- **Directions**
The span to repeat in the listing below runs from the line containing "Y lo mejor de" to the line containing "[🛒 Los Mejores", inclusive. Repeat it exactly, and only it.

[Material for the task — start]

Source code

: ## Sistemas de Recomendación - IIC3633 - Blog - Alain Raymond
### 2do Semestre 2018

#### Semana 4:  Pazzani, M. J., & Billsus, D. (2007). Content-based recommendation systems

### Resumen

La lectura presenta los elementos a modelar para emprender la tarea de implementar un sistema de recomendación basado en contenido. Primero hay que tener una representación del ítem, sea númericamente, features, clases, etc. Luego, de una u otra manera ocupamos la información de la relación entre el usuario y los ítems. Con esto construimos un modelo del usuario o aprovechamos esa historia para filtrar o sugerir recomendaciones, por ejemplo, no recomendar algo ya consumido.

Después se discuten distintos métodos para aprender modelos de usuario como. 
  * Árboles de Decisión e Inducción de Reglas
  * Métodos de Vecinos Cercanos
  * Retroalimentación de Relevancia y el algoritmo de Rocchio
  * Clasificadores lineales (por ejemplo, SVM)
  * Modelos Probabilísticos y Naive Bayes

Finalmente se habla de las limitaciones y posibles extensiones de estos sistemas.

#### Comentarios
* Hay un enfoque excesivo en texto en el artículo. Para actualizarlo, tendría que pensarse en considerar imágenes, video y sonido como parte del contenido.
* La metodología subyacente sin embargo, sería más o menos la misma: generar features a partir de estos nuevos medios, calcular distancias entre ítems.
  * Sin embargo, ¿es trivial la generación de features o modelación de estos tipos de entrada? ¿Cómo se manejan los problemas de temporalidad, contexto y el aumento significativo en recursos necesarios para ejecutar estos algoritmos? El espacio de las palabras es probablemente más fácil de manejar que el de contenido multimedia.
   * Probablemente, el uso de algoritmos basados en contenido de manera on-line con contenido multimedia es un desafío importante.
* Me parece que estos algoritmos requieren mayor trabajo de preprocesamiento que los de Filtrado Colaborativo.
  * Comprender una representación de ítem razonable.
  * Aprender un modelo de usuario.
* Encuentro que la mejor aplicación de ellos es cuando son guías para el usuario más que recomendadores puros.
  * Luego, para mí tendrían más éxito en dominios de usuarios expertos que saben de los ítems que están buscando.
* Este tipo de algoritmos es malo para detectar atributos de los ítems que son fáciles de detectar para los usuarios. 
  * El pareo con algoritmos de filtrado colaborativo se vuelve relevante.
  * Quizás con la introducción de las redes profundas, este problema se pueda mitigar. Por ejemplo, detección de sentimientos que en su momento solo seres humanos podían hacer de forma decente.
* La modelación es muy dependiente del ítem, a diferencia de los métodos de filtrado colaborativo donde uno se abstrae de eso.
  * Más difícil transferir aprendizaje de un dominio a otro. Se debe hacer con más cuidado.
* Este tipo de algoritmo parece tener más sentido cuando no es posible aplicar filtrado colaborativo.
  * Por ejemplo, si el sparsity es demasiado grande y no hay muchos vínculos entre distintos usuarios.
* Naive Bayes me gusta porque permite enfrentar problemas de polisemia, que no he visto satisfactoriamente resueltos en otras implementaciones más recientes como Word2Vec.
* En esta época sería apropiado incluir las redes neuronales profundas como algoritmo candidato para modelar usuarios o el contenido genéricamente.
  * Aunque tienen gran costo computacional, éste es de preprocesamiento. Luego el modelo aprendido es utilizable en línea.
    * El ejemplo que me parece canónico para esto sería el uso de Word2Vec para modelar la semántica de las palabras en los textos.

[Material for the task — finish]
[Material for the task — start]

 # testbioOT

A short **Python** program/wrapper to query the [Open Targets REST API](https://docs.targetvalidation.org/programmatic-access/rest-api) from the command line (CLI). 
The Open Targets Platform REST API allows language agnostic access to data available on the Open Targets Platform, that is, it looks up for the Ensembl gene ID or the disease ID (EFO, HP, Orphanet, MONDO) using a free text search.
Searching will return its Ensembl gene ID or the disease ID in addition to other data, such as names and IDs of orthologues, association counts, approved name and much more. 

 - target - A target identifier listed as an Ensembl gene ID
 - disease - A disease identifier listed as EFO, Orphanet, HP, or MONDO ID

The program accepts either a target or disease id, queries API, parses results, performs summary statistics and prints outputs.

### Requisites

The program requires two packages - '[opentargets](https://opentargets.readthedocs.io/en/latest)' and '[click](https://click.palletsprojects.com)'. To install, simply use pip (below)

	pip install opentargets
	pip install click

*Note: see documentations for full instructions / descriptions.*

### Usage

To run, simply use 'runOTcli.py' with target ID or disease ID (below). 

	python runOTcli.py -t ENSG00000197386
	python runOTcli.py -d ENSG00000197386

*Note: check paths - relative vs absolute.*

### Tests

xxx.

[Material for the task — finish]
[Material for the task — start]

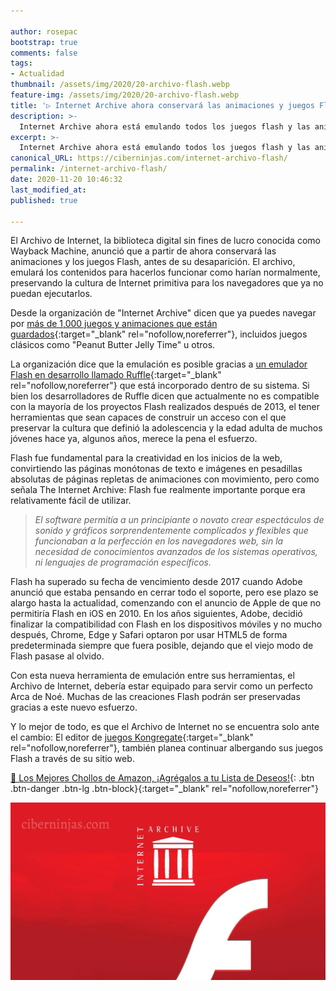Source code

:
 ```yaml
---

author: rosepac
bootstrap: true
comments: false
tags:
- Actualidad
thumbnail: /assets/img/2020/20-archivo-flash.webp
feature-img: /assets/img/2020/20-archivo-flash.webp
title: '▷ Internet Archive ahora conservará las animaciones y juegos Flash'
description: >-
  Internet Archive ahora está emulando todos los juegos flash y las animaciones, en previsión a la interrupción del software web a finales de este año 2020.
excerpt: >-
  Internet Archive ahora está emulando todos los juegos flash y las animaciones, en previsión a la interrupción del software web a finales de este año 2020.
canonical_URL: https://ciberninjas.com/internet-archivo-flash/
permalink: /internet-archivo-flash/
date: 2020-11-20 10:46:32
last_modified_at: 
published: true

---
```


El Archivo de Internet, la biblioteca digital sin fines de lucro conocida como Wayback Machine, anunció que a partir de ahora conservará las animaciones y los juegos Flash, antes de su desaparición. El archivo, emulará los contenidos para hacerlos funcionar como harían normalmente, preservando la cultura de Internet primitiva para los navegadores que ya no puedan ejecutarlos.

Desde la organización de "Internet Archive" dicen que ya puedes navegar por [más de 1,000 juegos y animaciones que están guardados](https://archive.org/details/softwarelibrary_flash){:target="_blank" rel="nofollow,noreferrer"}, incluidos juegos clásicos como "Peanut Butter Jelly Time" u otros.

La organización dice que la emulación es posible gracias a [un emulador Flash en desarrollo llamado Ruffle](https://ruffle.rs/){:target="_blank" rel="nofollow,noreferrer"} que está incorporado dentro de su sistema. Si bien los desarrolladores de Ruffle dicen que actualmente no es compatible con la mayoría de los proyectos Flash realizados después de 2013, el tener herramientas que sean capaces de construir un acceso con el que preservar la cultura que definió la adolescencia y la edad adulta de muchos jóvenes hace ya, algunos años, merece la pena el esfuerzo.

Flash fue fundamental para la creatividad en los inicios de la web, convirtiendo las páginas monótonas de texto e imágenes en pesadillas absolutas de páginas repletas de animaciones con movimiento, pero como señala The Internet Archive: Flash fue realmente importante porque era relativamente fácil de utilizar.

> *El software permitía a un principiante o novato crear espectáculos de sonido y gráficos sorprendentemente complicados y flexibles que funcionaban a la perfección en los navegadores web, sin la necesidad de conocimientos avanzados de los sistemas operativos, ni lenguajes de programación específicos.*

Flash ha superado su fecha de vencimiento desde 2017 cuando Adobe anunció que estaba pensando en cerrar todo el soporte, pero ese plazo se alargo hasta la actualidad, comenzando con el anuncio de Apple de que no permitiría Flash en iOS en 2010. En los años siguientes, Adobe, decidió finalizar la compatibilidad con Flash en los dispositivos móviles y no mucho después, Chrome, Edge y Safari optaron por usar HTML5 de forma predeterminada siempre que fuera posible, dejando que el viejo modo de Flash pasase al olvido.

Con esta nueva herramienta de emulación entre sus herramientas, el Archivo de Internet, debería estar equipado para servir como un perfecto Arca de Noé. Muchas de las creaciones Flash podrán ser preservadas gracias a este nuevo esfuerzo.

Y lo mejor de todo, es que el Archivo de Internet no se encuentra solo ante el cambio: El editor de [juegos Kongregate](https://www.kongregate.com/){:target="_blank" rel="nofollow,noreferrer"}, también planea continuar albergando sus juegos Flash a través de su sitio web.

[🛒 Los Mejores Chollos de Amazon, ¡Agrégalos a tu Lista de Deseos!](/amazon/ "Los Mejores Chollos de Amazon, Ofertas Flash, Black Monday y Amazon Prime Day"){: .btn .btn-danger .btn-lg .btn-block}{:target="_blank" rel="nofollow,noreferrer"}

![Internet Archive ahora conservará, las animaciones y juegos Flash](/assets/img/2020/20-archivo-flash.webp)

[Material for the task — finish]

- **Answer box**
Y lo mejor de todo, es que el Archivo de Internet no se encuentra solo ante el cambio: El editor de [juegos Kongregate](https://www.kongregate.com/){:target="_blank" rel="nofollow,noreferrer"}, también planea continuar albergando sus juegos Flash a través de su sitio web.

[🛒 Los Mejores Chollos de Amazon, ¡Agrégalos a tu Lista de Deseos!](/amazon/ "Los Mejores Chollos de Amazon, Ofertas Flash, Black Monday y Amazon Prime Day"){: .btn .btn-danger .btn-lg .btn-block}{:target="_blank" rel="nofollow,noreferrer"}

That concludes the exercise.